## Records shown
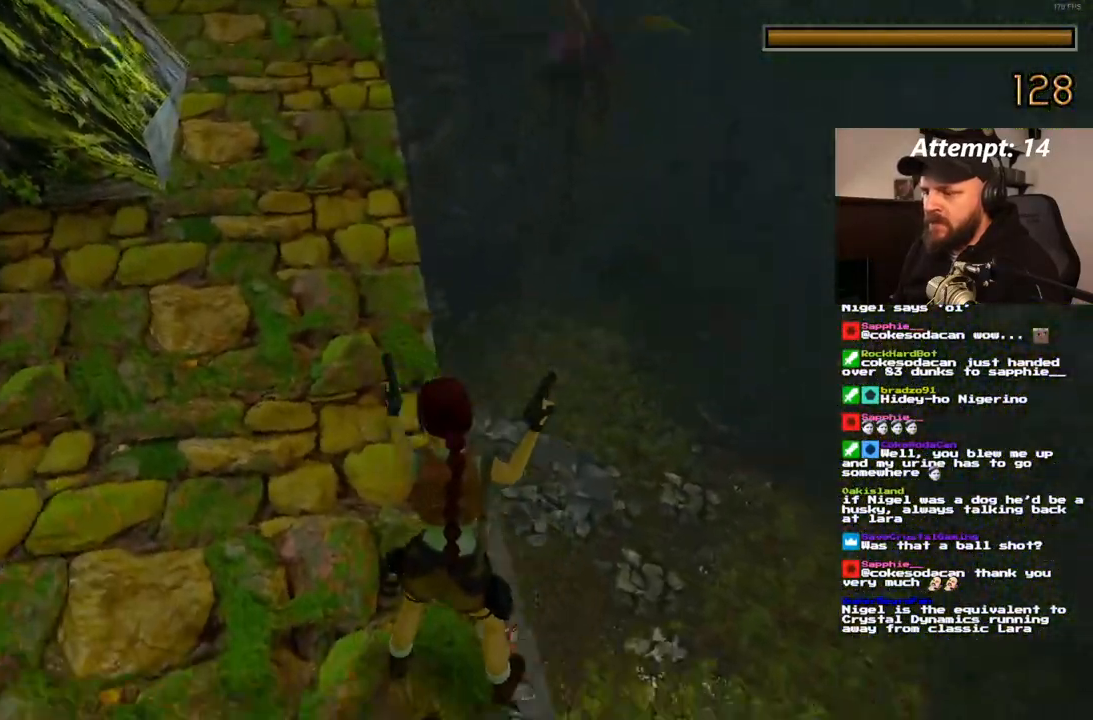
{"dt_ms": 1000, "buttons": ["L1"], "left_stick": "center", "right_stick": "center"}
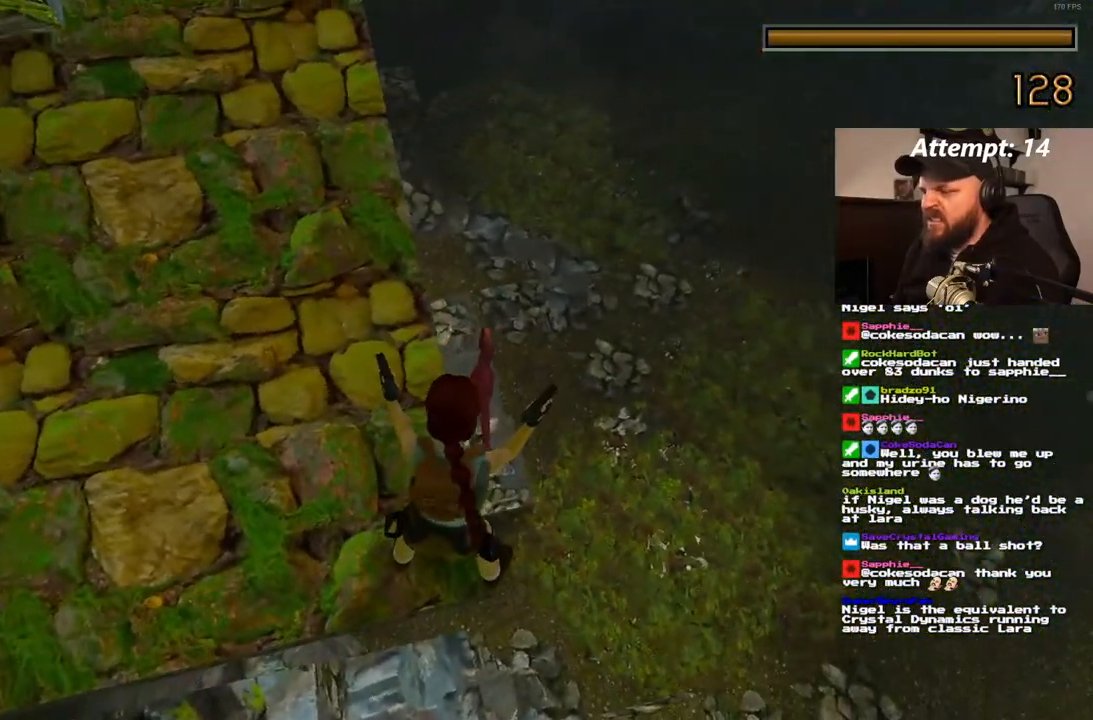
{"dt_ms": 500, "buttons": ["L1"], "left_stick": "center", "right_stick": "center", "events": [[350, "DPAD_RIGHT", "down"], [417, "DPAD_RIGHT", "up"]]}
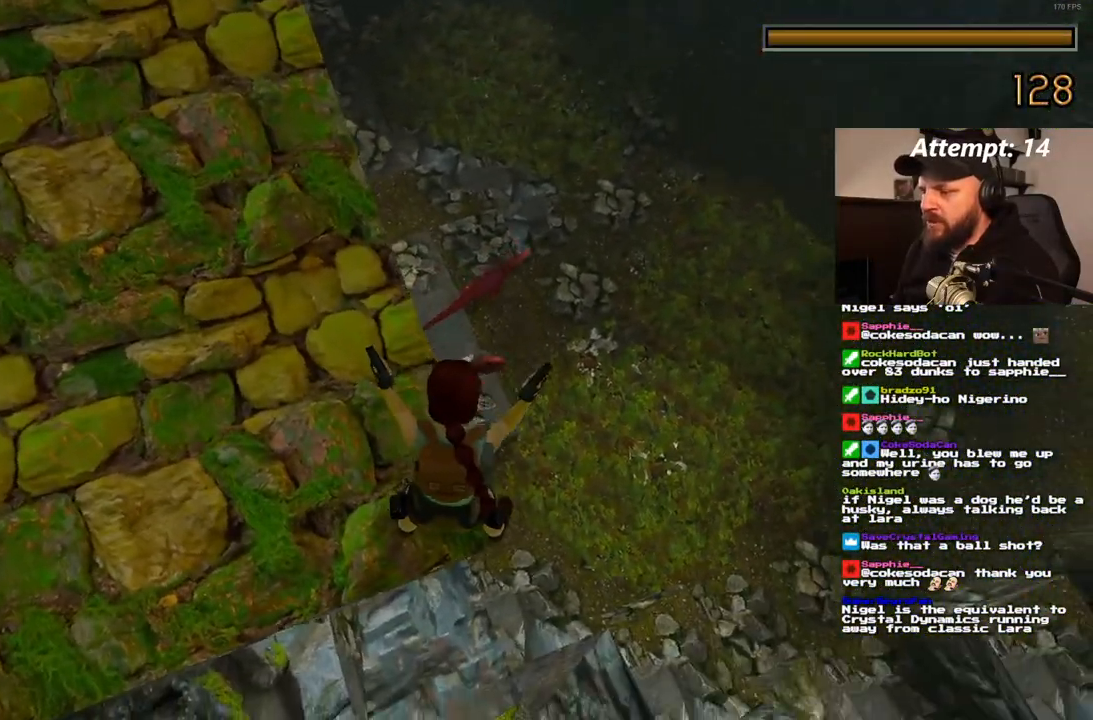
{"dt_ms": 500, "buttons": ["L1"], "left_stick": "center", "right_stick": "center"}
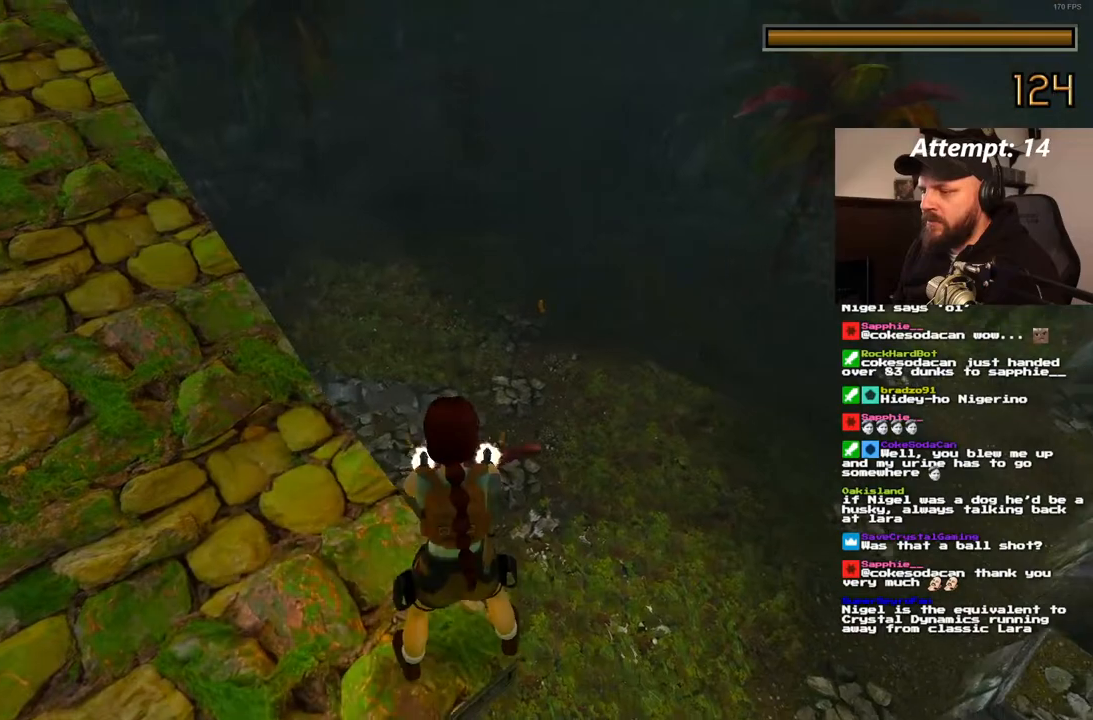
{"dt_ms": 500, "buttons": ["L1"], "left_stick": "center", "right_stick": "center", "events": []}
...
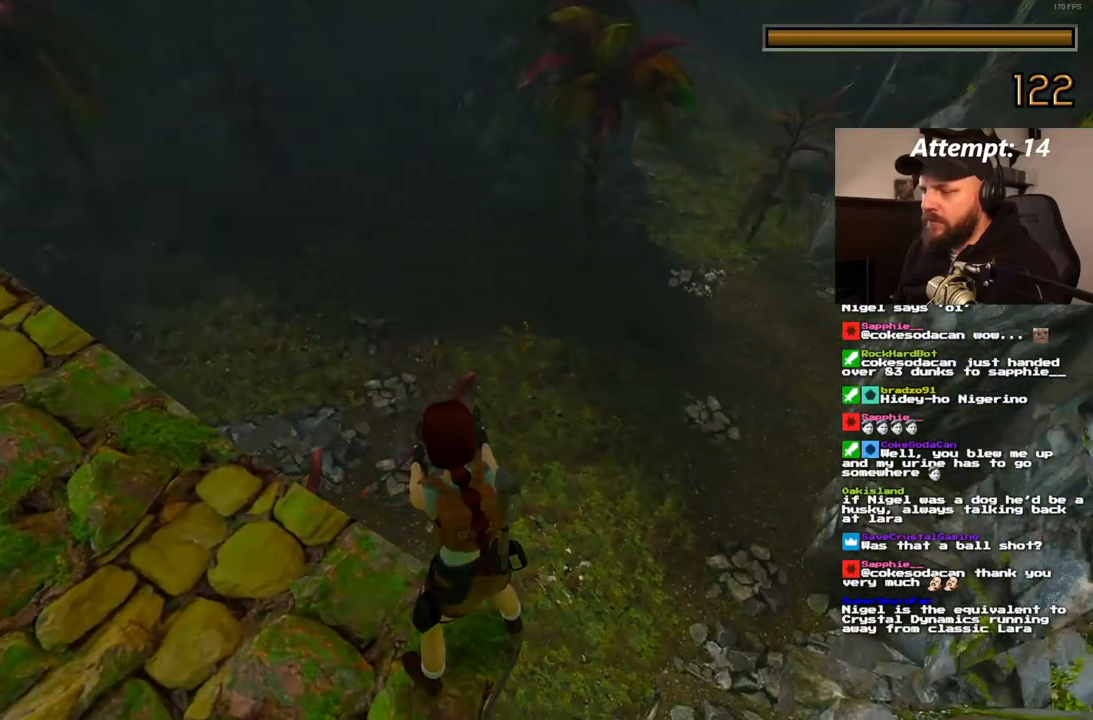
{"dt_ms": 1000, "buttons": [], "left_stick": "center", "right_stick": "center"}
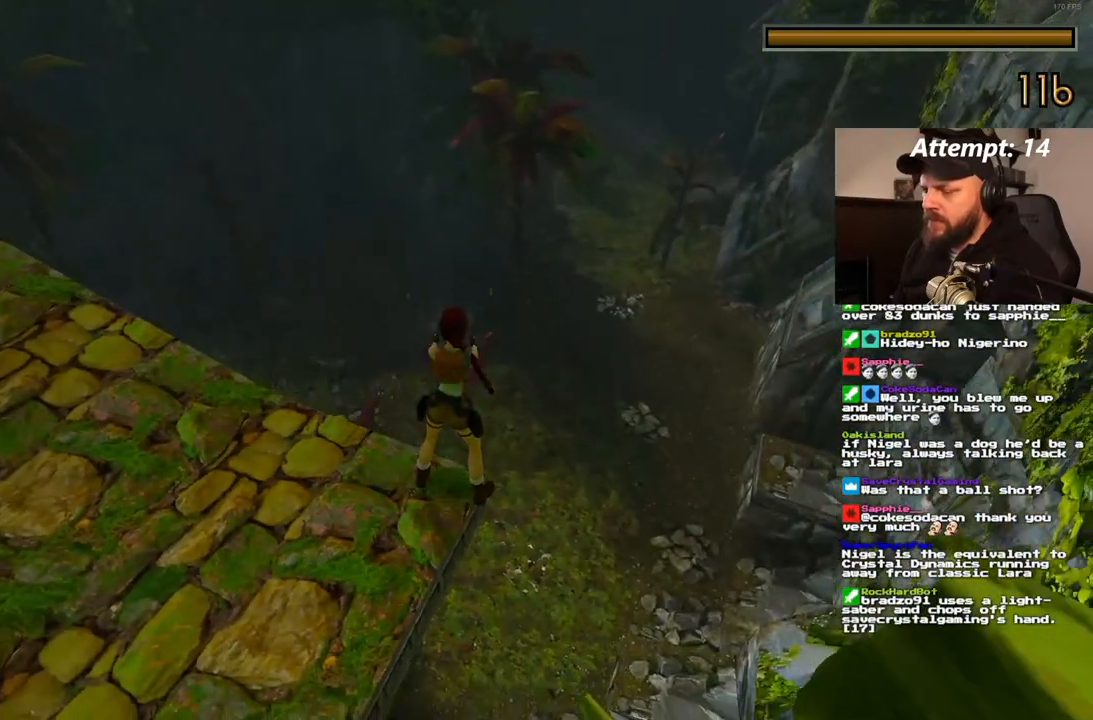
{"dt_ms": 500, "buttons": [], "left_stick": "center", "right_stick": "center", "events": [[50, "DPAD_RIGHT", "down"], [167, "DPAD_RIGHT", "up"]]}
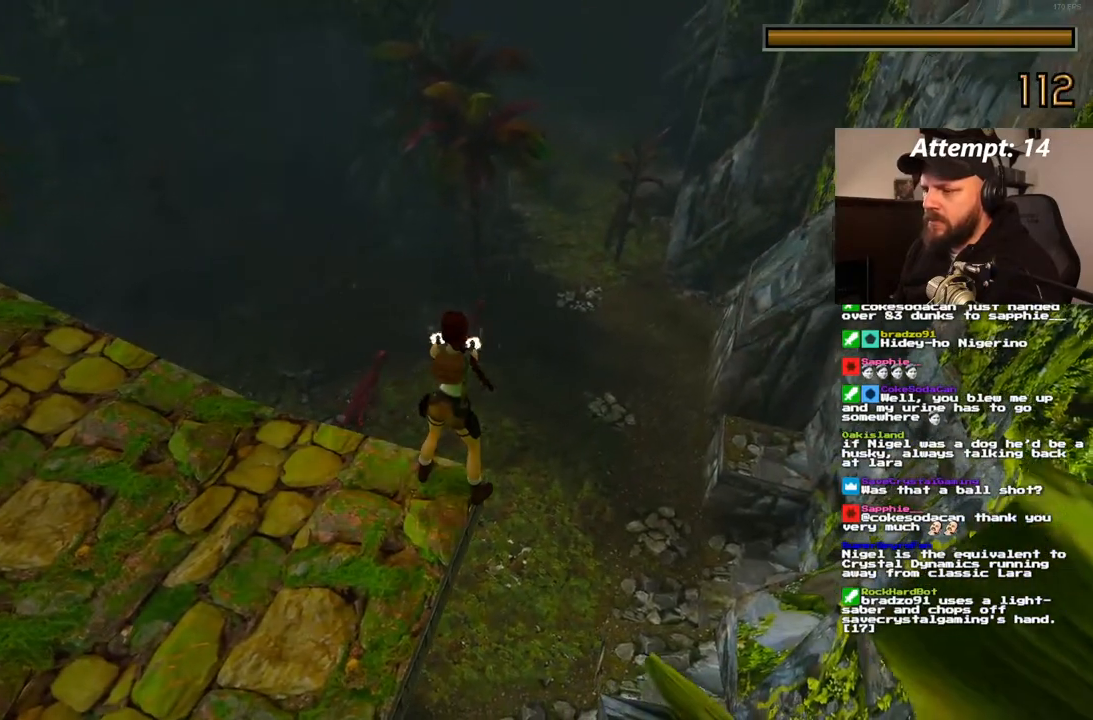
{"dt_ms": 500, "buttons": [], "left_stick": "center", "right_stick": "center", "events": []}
---
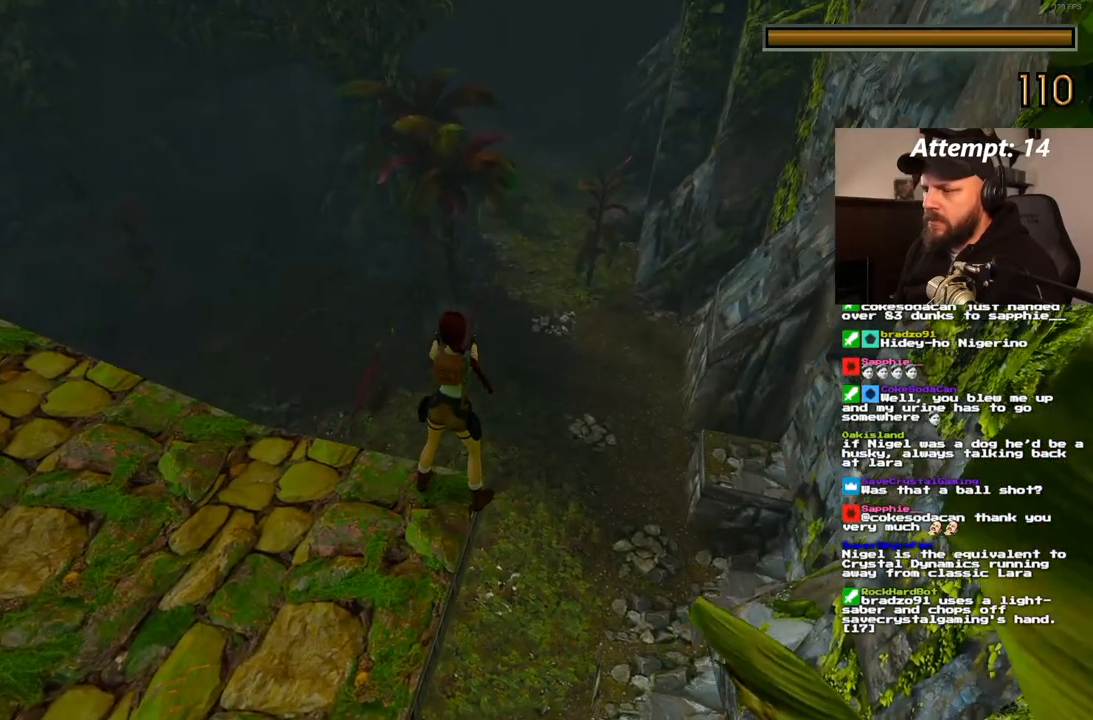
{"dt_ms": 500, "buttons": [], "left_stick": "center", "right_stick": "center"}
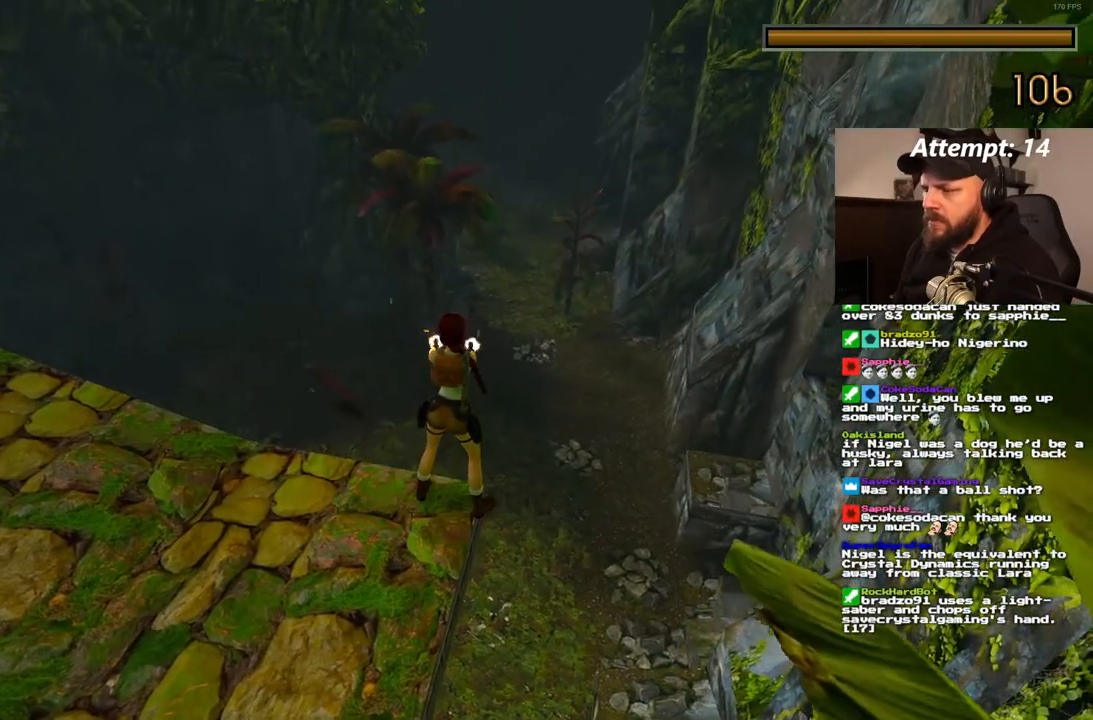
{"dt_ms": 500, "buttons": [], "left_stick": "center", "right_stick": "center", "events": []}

## Goal of the exercise
Whenever a line in the records contains the word "events", copy that line.

## Task result
{"dt_ms": 500, "buttons": ["L1"], "left_stick": "center", "right_stick": "center", "events": [[350, "DPAD_RIGHT", "down"], [417, "DPAD_RIGHT", "up"]]}
{"dt_ms": 500, "buttons": ["L1"], "left_stick": "center", "right_stick": "center", "events": []}
{"dt_ms": 500, "buttons": [], "left_stick": "center", "right_stick": "center", "events": [[50, "DPAD_RIGHT", "down"], [167, "DPAD_RIGHT", "up"]]}
{"dt_ms": 500, "buttons": [], "left_stick": "center", "right_stick": "center", "events": []}
{"dt_ms": 500, "buttons": [], "left_stick": "center", "right_stick": "center", "events": []}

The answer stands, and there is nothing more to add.